## AIM OF THE EXERCISE
Copy the lines from the one containing "data and interpretations." up to and including the one containing "Tire market changes.". Reproduce them exactly.

RECORDS FOR PROCESSING: Begin

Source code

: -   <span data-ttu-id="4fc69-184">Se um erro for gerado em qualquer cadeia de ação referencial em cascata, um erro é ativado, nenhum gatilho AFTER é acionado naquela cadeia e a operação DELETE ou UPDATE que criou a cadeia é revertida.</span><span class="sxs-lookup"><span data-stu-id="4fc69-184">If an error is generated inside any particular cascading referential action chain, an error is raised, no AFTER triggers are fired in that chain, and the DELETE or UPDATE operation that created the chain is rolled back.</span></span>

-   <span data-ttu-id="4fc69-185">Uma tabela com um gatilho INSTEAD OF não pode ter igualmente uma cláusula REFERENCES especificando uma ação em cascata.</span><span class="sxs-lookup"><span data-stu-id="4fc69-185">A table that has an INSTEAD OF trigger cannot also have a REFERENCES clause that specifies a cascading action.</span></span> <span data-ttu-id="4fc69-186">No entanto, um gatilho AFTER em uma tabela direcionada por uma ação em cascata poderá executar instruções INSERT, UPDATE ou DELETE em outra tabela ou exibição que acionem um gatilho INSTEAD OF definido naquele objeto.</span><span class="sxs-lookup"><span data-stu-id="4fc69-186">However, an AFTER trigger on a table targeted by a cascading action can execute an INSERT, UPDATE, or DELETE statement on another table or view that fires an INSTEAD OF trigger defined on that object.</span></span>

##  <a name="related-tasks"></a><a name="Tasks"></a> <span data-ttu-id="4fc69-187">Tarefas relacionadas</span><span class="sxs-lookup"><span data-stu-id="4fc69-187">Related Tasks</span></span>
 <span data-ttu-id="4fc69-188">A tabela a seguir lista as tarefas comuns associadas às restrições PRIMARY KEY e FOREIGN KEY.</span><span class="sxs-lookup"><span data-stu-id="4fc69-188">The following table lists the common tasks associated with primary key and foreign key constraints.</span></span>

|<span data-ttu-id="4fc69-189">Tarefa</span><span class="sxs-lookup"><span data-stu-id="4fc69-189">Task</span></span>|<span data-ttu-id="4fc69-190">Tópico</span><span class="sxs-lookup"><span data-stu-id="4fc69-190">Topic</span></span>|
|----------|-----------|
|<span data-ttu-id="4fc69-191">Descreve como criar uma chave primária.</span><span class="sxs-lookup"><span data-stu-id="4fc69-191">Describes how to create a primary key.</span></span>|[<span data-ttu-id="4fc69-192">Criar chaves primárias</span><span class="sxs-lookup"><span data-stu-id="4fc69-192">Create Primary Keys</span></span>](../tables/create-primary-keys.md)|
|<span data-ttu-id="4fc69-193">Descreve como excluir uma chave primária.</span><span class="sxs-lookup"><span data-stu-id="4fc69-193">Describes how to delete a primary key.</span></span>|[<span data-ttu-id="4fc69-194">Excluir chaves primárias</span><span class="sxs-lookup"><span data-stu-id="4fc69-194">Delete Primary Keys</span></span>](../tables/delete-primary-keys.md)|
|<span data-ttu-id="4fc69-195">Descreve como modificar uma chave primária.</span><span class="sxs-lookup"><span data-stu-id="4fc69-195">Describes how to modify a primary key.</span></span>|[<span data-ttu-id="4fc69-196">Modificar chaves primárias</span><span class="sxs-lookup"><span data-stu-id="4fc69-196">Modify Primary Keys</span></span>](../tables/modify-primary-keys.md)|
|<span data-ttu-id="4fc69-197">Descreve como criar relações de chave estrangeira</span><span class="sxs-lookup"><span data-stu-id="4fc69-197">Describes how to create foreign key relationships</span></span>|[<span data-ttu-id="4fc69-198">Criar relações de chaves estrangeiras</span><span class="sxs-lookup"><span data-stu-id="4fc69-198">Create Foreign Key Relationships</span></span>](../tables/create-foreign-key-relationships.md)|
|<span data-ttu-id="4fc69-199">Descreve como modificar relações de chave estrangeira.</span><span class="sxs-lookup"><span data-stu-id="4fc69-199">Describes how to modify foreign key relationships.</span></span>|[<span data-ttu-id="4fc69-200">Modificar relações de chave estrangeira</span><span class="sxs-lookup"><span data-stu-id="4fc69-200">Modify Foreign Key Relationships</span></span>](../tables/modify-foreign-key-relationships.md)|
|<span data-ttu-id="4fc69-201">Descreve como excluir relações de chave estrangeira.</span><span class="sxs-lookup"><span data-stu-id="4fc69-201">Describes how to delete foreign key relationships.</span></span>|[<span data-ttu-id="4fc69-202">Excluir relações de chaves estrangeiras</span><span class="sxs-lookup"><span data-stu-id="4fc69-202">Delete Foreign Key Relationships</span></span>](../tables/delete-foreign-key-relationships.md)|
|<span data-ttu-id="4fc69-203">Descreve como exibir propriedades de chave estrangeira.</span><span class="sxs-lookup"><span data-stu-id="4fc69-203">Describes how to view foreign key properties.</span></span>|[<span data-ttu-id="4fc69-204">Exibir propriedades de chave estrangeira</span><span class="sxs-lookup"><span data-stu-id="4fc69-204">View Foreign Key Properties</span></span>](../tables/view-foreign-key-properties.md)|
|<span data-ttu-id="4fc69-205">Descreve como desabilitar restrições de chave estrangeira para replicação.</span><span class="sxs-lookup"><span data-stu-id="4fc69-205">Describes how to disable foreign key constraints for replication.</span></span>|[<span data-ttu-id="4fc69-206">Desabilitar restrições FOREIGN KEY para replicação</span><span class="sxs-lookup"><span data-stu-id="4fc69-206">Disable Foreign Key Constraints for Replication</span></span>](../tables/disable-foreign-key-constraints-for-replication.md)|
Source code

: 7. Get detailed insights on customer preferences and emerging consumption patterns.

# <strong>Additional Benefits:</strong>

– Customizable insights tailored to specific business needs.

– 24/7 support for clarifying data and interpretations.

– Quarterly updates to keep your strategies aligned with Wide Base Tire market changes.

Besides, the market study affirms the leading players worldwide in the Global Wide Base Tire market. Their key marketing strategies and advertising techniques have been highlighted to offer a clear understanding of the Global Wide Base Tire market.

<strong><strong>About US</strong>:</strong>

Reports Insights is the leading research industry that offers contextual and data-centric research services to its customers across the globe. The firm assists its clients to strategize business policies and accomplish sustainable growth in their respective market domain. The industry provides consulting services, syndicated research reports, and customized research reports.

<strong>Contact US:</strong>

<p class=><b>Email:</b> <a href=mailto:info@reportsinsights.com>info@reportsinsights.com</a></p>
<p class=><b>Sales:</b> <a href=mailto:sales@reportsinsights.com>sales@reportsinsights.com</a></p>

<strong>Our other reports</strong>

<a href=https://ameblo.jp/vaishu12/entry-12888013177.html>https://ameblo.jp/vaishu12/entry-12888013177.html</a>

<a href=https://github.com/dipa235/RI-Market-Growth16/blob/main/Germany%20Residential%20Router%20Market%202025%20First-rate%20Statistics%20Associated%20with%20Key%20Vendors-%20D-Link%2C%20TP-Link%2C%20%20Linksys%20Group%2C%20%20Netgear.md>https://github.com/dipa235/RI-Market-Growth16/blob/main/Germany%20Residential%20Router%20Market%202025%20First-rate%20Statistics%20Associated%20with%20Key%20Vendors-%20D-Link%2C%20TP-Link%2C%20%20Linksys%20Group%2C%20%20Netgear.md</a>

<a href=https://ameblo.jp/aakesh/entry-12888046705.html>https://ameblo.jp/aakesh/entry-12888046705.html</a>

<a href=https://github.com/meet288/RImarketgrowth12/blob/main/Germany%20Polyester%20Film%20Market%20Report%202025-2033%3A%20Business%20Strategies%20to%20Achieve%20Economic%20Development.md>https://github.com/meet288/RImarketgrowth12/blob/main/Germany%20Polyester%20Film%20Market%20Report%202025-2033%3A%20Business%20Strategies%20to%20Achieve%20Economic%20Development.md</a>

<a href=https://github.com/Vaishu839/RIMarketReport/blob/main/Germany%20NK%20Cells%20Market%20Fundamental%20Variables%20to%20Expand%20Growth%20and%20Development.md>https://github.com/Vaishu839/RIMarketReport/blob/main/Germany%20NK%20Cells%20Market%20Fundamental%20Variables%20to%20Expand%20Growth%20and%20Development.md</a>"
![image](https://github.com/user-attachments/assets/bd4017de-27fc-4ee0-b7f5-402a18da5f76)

RECORDS FOR PROCESSING: End

## RESULT OF THIS TASK
– 24/7 support for clarifying data and interpretations.

– Quarterly updates to keep your strategies aligned with Wide Base Tire market changes.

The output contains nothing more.